[Page]:

══════════

# BetterBee - I'm dying here!!!



## Budster

Ordered frames and foundation on 4/17/08... I think it was 20 mediums and some thin surplus...
No, I dont own a honey farm, but come on, frames and foundation??? Heres the info:

RECEIVED 4/18:

Re: Order Number: 219040

Dear Valued Customer,

Thank you for placing your order with us on our website, Your order will be processed within the next two to three business days. If there are any problems or back ordered items on your order, we will contact you by telephone and/or e-mail.

We would also like to use email to notify you of monthly specials and pass along information that we think might be useful. If you do not wish to receive such email please respond to this notice and we will remove you from the list.

Thank you,
Your friends in beekeeping

Betterbee, Inc.

1-800-632-3379 (order line)
518-692-9802 (fax & product information line)

www.betterbee.com


Beekeepers Serving Beekeepers
Since 1979

SENT 5/1:

I still have not received my order. I am in need of these items urgently.
Please email or call with an anticipated delivery date or with tracking
information.
Thanks...

══════════

[Task requirements]:
**1)** Rewrite the BetterBee order post from "Thank you for" up to and including "1-800-632-3379 (order line)", putting "phone" in place of "telephone".
**2)** Continue the forum post about the delayed BetterBee order from where it stops.

══════════

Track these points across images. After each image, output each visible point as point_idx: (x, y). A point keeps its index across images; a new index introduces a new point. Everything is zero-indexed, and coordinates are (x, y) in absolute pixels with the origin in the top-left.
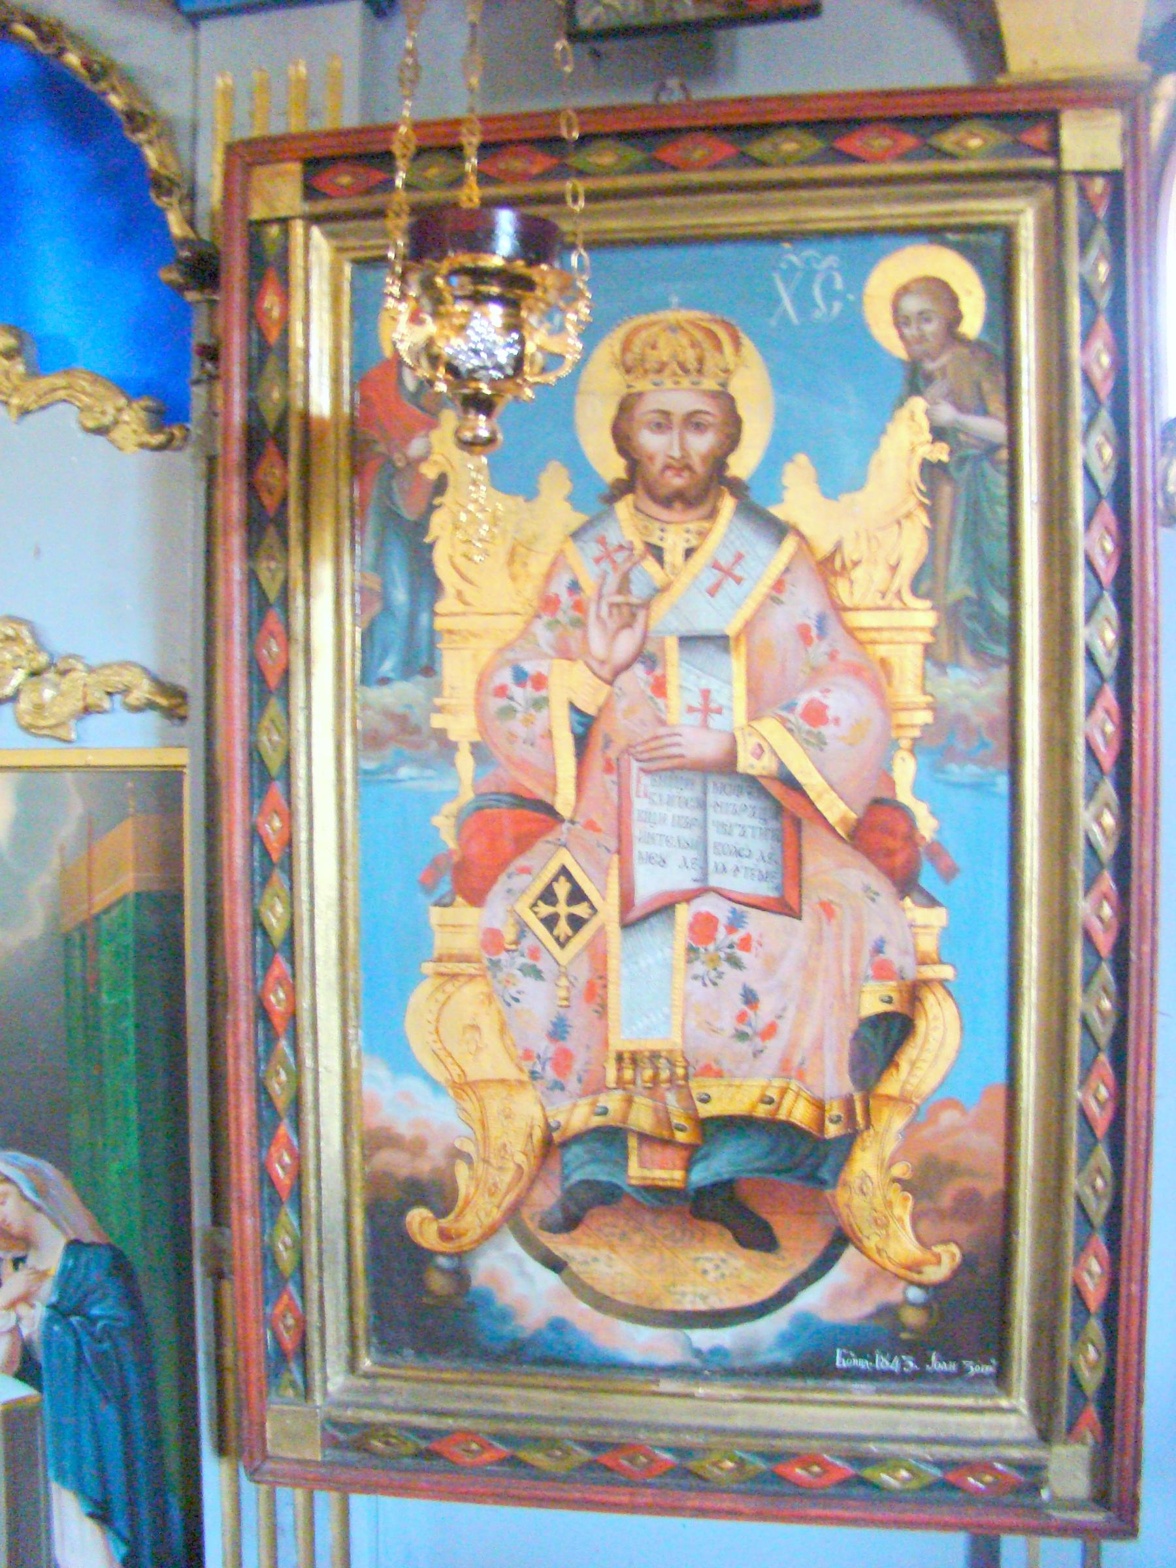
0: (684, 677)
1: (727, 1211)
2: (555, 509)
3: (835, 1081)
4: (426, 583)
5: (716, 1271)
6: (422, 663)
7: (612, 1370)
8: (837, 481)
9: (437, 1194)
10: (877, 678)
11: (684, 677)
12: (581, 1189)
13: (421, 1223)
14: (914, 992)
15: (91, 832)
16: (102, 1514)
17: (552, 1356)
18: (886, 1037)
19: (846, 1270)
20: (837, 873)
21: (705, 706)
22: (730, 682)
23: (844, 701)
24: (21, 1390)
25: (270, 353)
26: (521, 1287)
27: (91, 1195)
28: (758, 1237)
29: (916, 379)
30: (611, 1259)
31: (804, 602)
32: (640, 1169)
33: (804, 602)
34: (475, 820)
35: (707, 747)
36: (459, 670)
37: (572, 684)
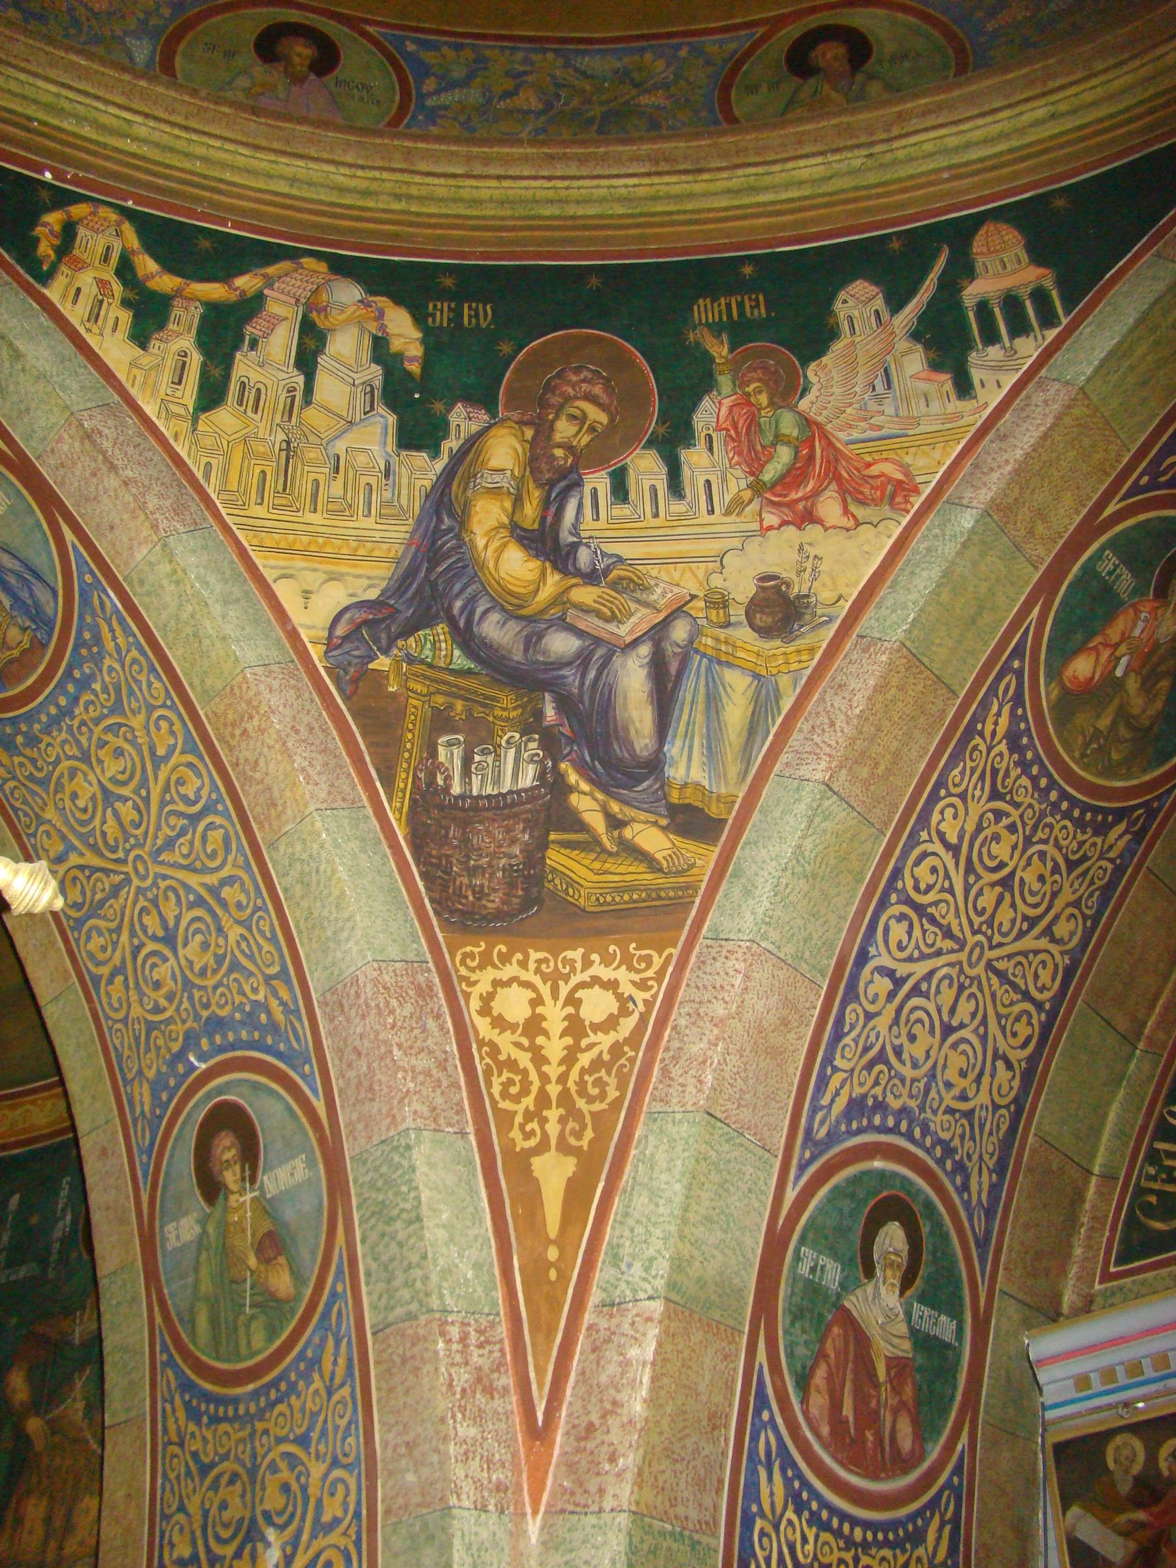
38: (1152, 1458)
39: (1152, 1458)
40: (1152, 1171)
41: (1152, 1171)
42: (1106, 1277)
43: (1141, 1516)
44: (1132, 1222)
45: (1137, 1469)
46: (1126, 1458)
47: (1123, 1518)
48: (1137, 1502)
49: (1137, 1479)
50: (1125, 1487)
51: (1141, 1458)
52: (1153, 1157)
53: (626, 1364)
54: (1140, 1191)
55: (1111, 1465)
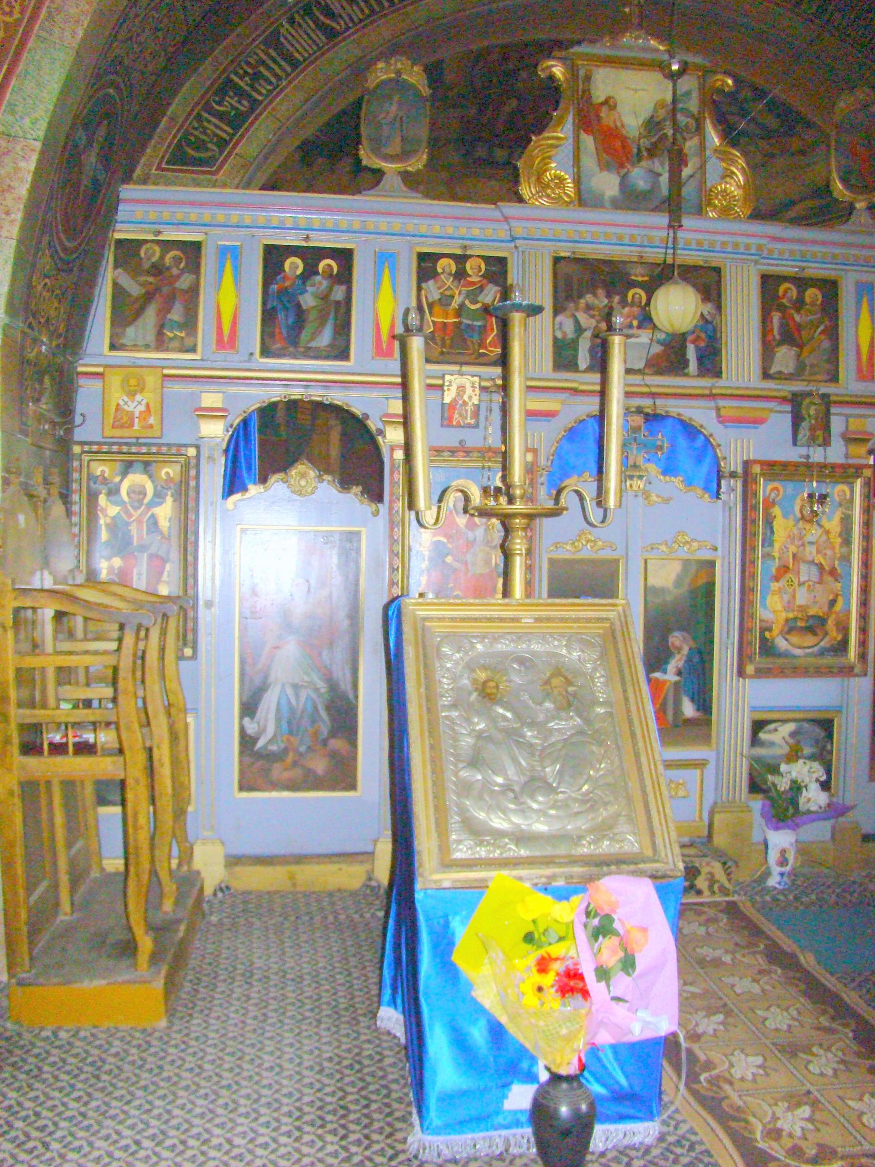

══════════

[Per-task answers]:
**1)**
Thank you for placing your order with us on our website, Your order will be processed within the next two to three business days. If there are any problems or back ordered items on your order, we will contact you by phone and/or e-mail.

We would also like to use email to notify you of monthly specials and pass along information that we think might be useful. If you do not wish to receive such email please respond to this notice and we will remove you from the list.

Thank you,
Your friends in beekeeping

Betterbee, Inc.

1-800-632-3379 (order line)

**2)**
Bud Hanes
614-891-6485

RECEIVED 5/01:

We still have not received our order of frames from the manufacturer, As
soon as they come in we will process your order and get it on it's way to
you.


Denise
Customer Service Department
Betterbee, Inc.
8 Meader Road 
Greenwich, NY 12834
1-518-692-9802 (Fax & Info.)
1-800-632-3379 (Order Line)
www.betterbee.com


SENT MAY 5th:

Denise;
Are these items going to arrive in time for me to use??? I have posted a
message at BeeSource at this link:
http://www.beesource.com/forums/showthread.php?t=218561

I have used BetterBee several times in the past and have had excellent
service. I am in need of these frames and foundation. Should I order from
another supplier. I know its a small order, but I need these frames for the
swarm season. Please let me know the "anticipated" delivery date. The fact
that "when they arrive, we will ship them" is nort sufficient... It could be
August as far as I know...
----- Original Message ----- 
From: "Denise" <[email protected]>
To: <[email protected]>
Sent: Thursday, May 01, 2008 12:43 PM
Subject: RE: Thank you for ordering with Betterbee!


> We still have not received our order of frames from the manufacturer, As
> soon as they come in we will process your order and get it on it's way to
> you.
>
>
> Denise
> Customer Service Department
> Betterbee, Inc.
> 8 Meader Road
> Greenwich, NY 12834
> 1-518-692-9802 (Fax & Info.)
> 1-800-632-3379 (Order Line)
> www.betterbee.com
>


----------



## Bennyjeep

*same here*

I have had problems getting equipment also. I am now anxiously waiting for a queen to be shipped and I fear the same dreaded outcome.....any day now....for weeks on end.

Jim


----------



## staythecourse

*"This is not a recording..."*

Is Denise a cybot or something?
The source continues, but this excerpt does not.